Columnistas

Las incorregibles cárceles

Entre viejas fotografías, vencidos carnés y papeles amarillos revisé rememorativo algunos reportajes que escribí aquí en EL HERALDO hace más de 30 años y es sorprendente cómo las cosas han cambiado poco o nada. Redacté sobre las cárceles de entonces, por ejemplo, y si no fuera por la fecha y lugar diríamos que fue hoy.

Desde aquella perspectiva juvenil y esperanzadora a principios de los 90 era pretencioso suponer que tendríamos un país distinto en sólo tres décadas si cargábamos con los mismos vicios, prejuicios y el subdesarrollo intelectual de siempre, aunque el siglo nuevo que se avecinaba prometía otro tiempo más feliz.

Recuerdo entrar con aprensión a la cárcel más famosa de la época, la Penitenciaría Nacional -que había envejecido con Tegucigalpa y cuyo crecimiento la dejó en el centro de la ciudad-, los reclusos nos miraban desconfiados y algunos respondieron reticentes la entrevista por los guardias que nos escoltaban por motivos evidentes.

Denunciaron el hacinamiento desmesurado, no había cama para tanta gente, y muchos se acomodaban sufridos en el suelo, mitad dormidos mitad despiertos por sobrevivencia. También se quejaban de la comida, la falta de atención médica y, desde luego, todos eran inocentes de algún delito.

Algo ha cambiado. Los reclusos ya no son integrantes de las viejas bandas que asaltaban bancos -eso ya no ocurre- o atracadores de caminos, ladrones de viviendas; ahora gran parte de la población penitenciaria pertenece a maras y pandillas con el inventario de delitos que ya sabemos. Sigue igual que el recinto penitenciario es patrimonio de la violencia.
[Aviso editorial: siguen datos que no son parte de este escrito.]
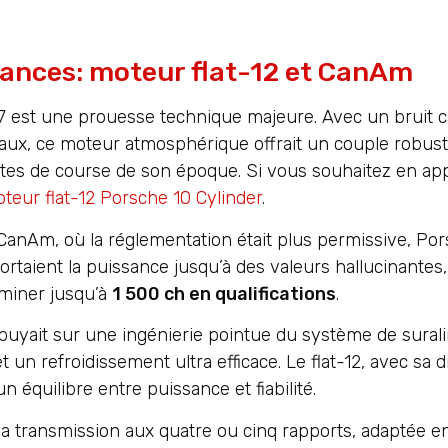
ances: moteur flat-12 et CanAm
17 est une prouesse technique majeure. Avec un bruit c
evaux, ce moteur atmosphérique offrait un couple robu
 bêtes de course de son époque. Si vous souhaitez en a
teur flat-12 Porsche 10 Cylinder
.
 CanAm, où la réglementation était plus permissive, P
ortaient la puissance jusqu’à des valeurs hallucinante
lminer jusqu’à
1 500 ch en qualifications
.
puyait sur une ingénierie pointue du système de sural
un refroidissement ultra efficace. Le flat-12, avec sa di
n équilibre entre puissance et fiabilité.
la transmission aux quatre ou cinq rapports, adaptée e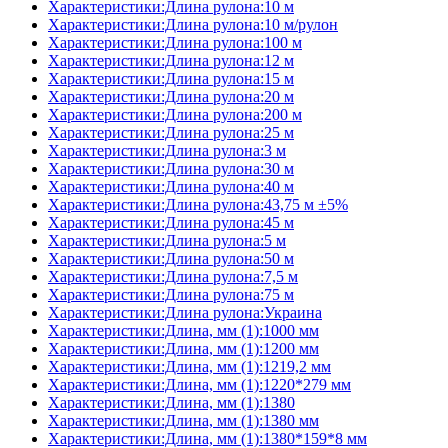
Характеристики:Длина рулона:10 м
Характеристики:Длина рулона:10 м/рулон
Характеристики:Длина рулона:100 м
Характеристики:Длина рулона:12 м
Характеристики:Длина рулона:15 м
Характеристики:Длина рулона:20 м
Характеристики:Длина рулона:200 м
Характеристики:Длина рулона:25 м
Характеристики:Длина рулона:3 м
Характеристики:Длина рулона:30 м
Характеристики:Длина рулона:40 м
Характеристики:Длина рулона:43,75 м ±5%
Характеристики:Длина рулона:45 м
Характеристики:Длина рулона:5 м
Характеристики:Длина рулона:50 м
Характеристики:Длина рулона:7,5 м
Характеристики:Длина рулона:75 м
Характеристики:Длина рулона:Украина
Характеристики:Длина, мм (1):1000 мм
Характеристики:Длина, мм (1):1200 мм
Характеристики:Длина, мм (1):1219,2 мм
Характеристики:Длина, мм (1):1220*279 мм
Характеристики:Длина, мм (1):1380
Характеристики:Длина, мм (1):1380 мм
Характеристики:Длина, мм (1):1380*159*8 мм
Otra vez, otro año las revueltas en las cárceles convocan al horror, y aunque medio mundo lo sospecha, todos se preguntan cómo diablos llegan las armas a manos de los reclusos, además, tan letales como ametralladoras y granadas. Por eso el desarme general es el inciso 1 en las nuevas medidas.

Hace años se sabe que desde las cárceles se ordenan por teléfonos móviles asaltos y asesinatos, y nos mienten que controlarán las comunicaciones -amenazando un buen negocio de las compañías de celulares-, y esta vez nos juran que también habrá intervención de las líneas oficiales, para que ninguna llamada se escape de prisión.

También se perseguirá a funcionarios penitenciarios cómplices de los criminales, se reubicará a los reclusos, se indultará a los que sufran enfermedades terminales o que estén por cumplir su condena, para aliviar un poco el hacinamiento.

En fin, inicia un intenso proceso para un problema que no es nuevo; nadie, ninguno de los gobiernos ha podido con ese lío de criminales. Tampoco es exclusivo de Honduras, está en las noticias de varios países, eso no quita que es posible resolverlo.

Queda un apunte curioso, que los motines carcelarios no parecen espontáneos ni aislados, tienen sincronización y delimitación, como si fueran parte de una perversa maquinación del caos.